Stated goal: Rewrite the data from the line with "phylum: Tracheophyta" to the last line, putting "binomial" in place of "scientific name" and leaving everything else the same.

= = = = = = =

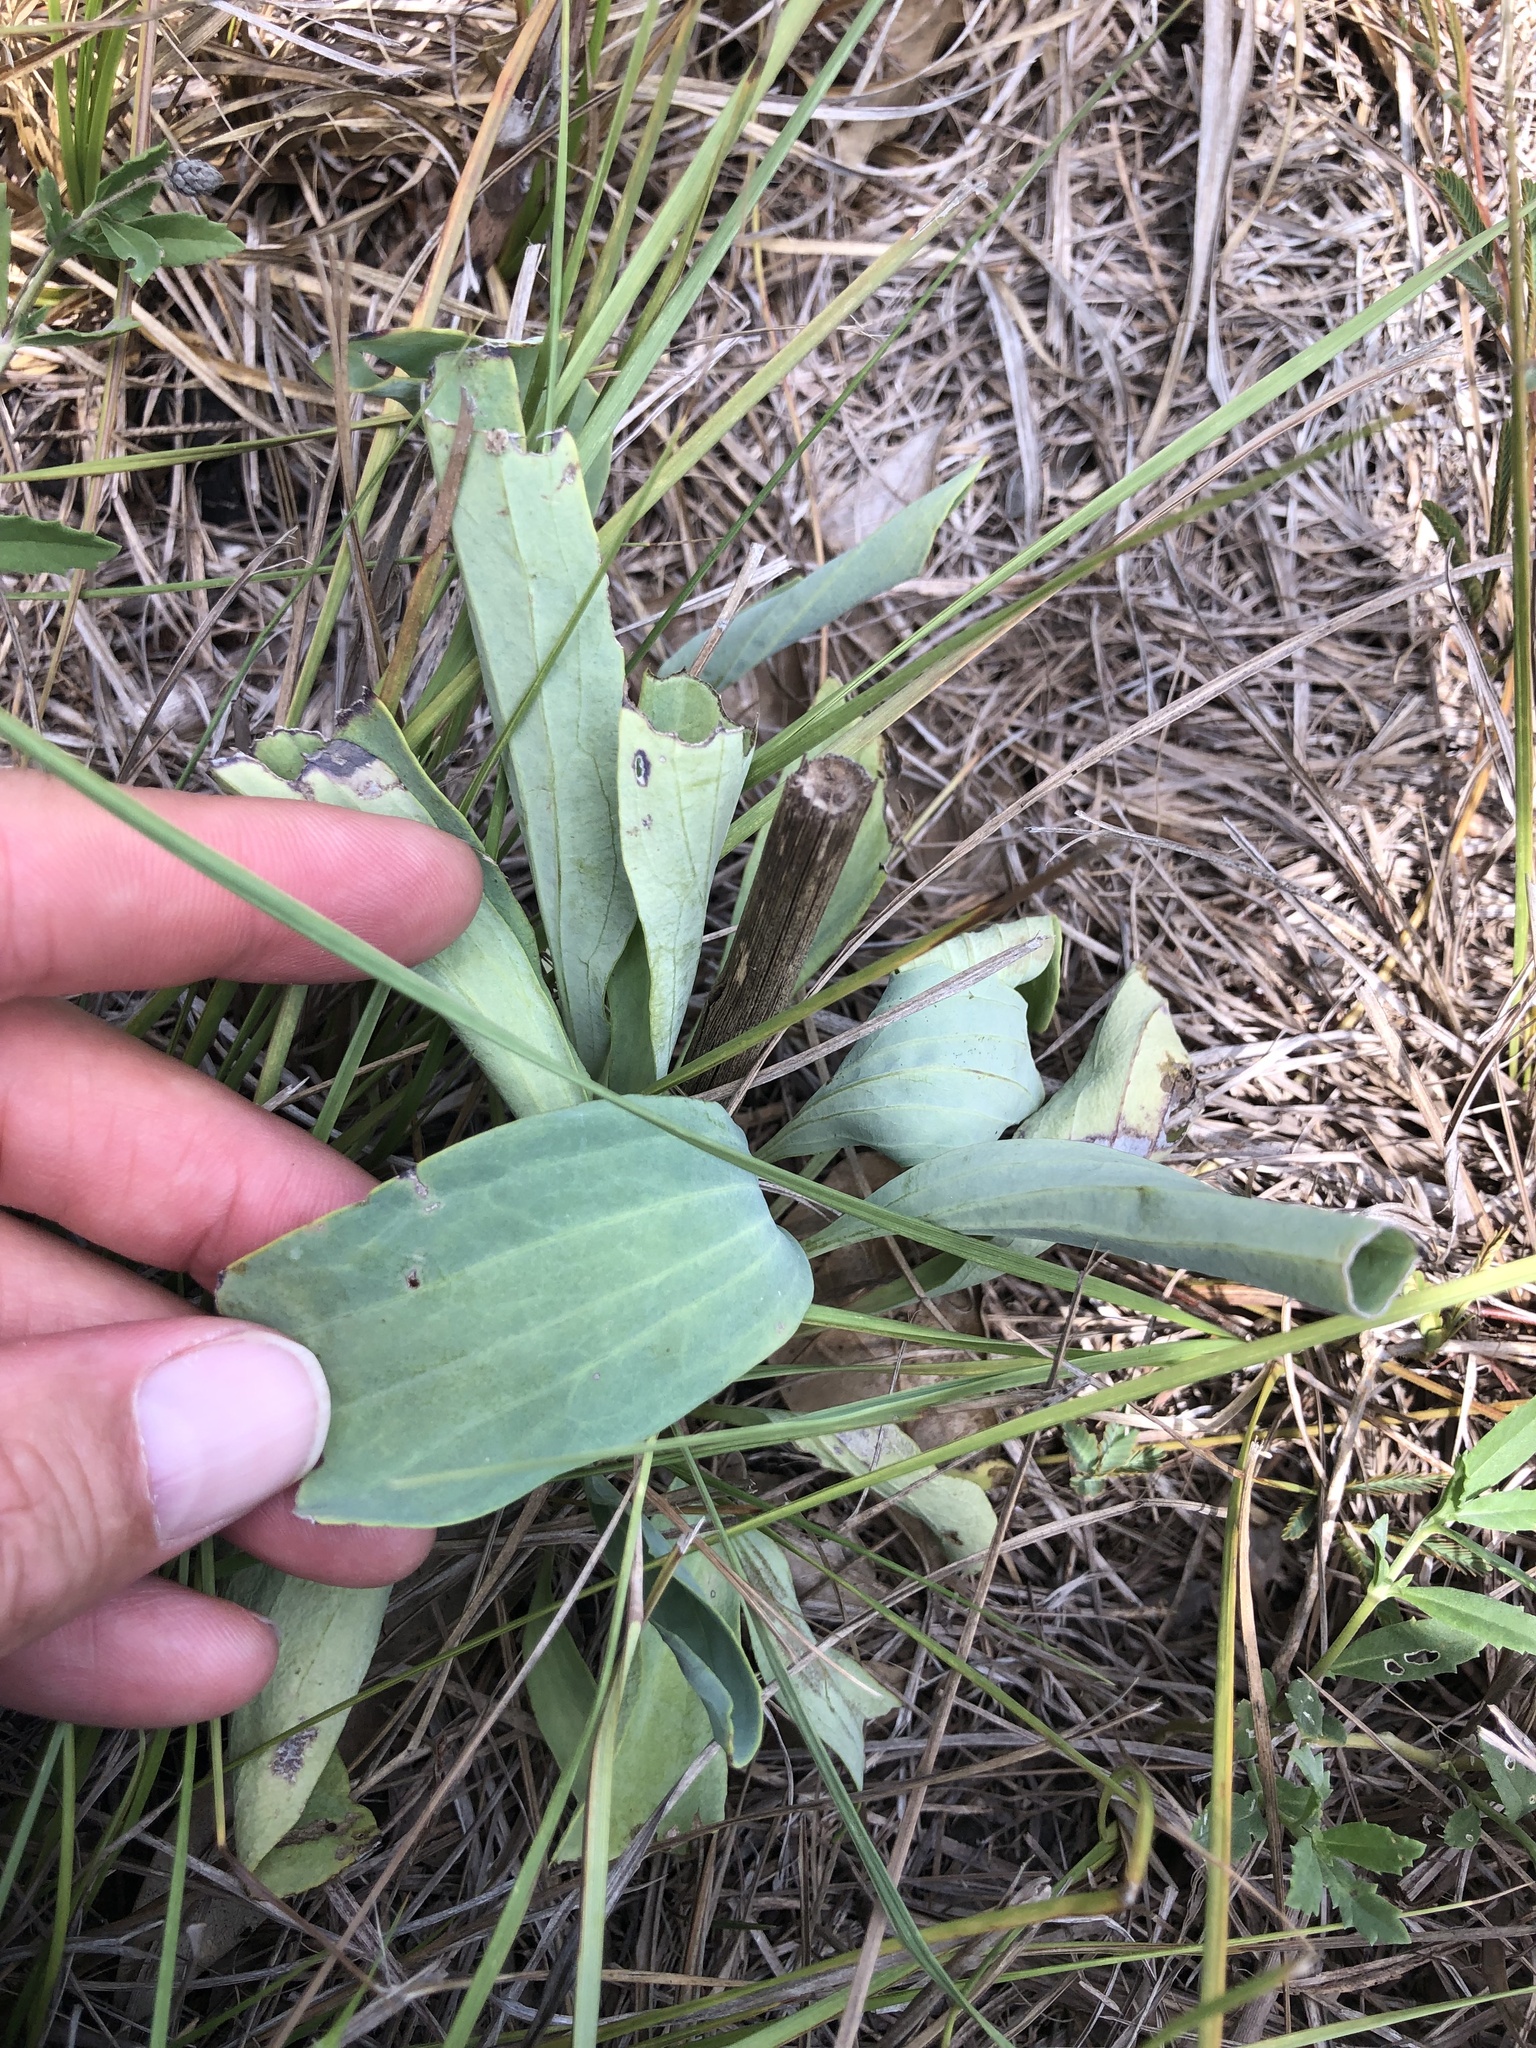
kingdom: Plantae
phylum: Tracheophyta
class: Magnoliopsida
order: Asterales
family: Asteraceae
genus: Arnoglossum
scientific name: Arnoglossum ovatum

= = = = = = =

Solution below:
phylum: Tracheophyta
class: Magnoliopsida
order: Asterales
family: Asteraceae
genus: Arnoglossum
binomial: Arnoglossum ovatum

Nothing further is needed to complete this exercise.